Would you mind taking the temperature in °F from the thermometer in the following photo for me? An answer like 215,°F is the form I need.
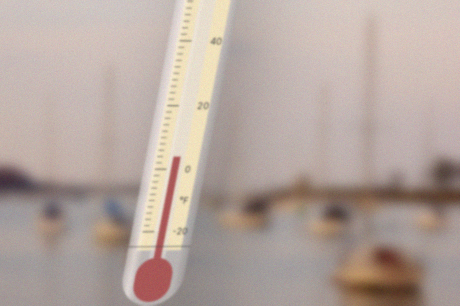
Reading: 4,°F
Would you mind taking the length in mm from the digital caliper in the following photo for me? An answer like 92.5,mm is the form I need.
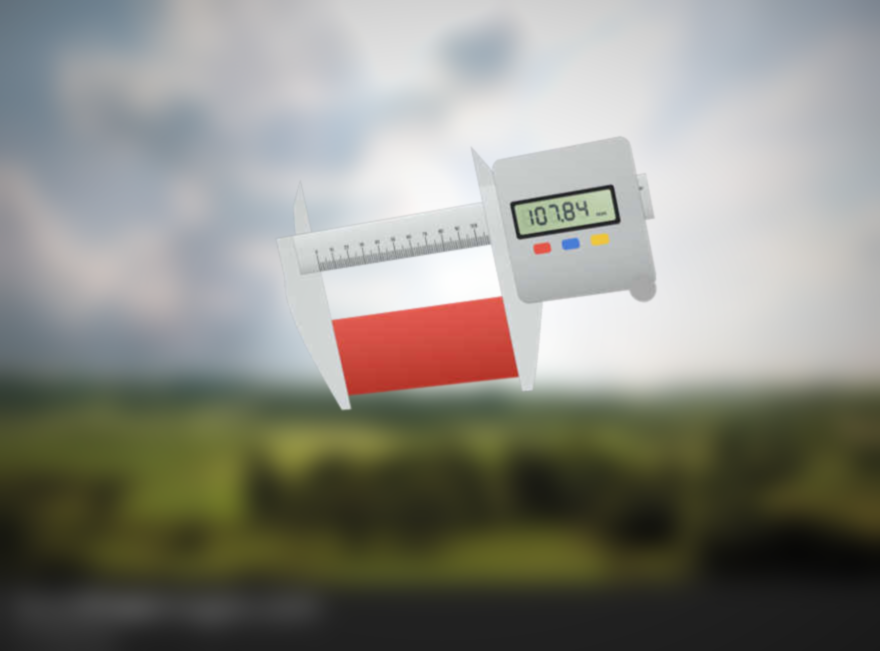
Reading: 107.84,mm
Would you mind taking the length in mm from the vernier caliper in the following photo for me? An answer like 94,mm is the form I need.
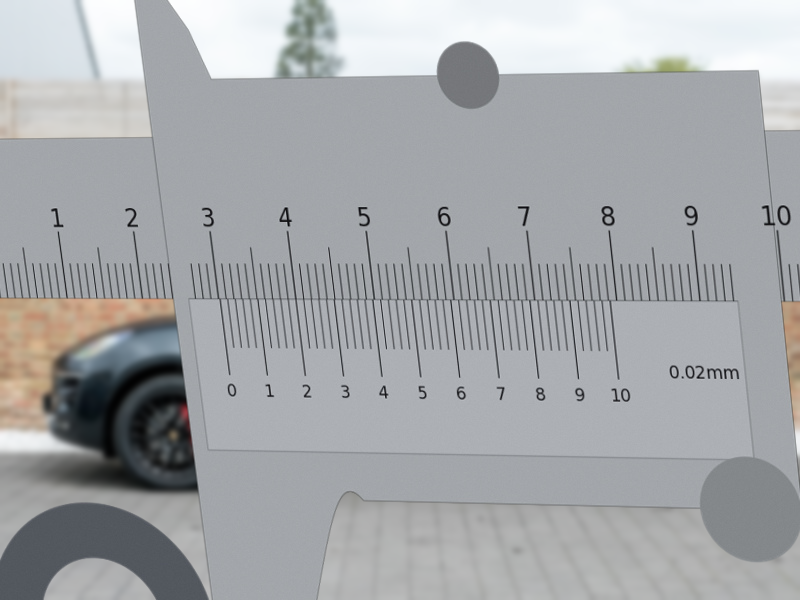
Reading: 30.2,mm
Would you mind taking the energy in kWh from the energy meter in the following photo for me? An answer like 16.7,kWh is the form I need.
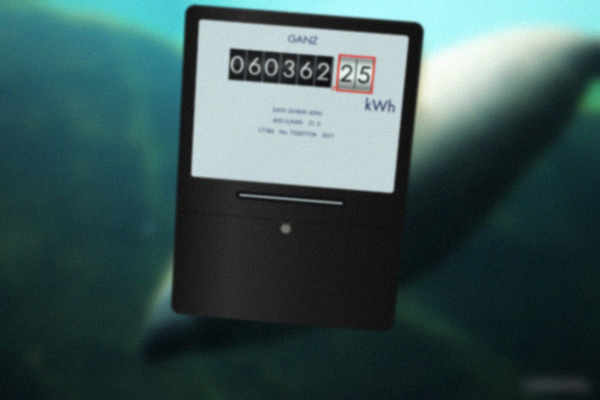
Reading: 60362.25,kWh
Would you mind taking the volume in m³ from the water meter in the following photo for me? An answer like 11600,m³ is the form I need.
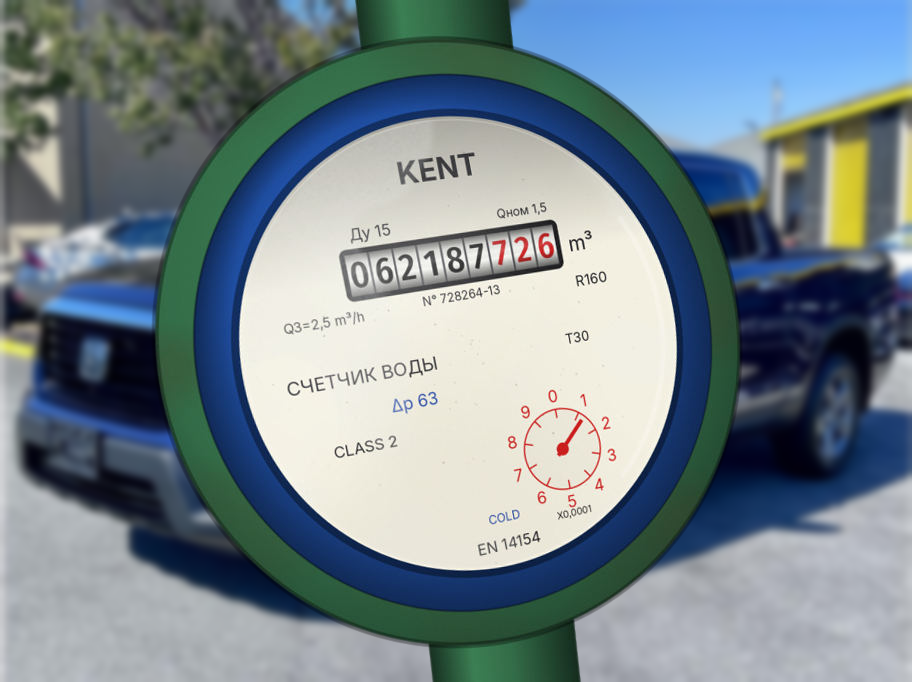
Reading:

● ● ● ● ●

_ACTIVITY_: Reproduce all of the material above word for word, leaving out the pictures.

_ANSWER SPACE_:
Would you mind taking the temperature in °F from the thermometer in the following photo for me? An answer like 215,°F is the form I need.
Reading: 4,°F
Would you mind taking the length in mm from the digital caliper in the following photo for me? An answer like 92.5,mm is the form I need.
Reading: 107.84,mm
Would you mind taking the length in mm from the vernier caliper in the following photo for me? An answer like 94,mm is the form I need.
Reading: 30.2,mm
Would you mind taking the energy in kWh from the energy meter in the following photo for me? An answer like 16.7,kWh is the form I need.
Reading: 60362.25,kWh
Would you mind taking the volume in m³ from the water meter in the following photo for me? An answer like 11600,m³ is the form I need.
Reading:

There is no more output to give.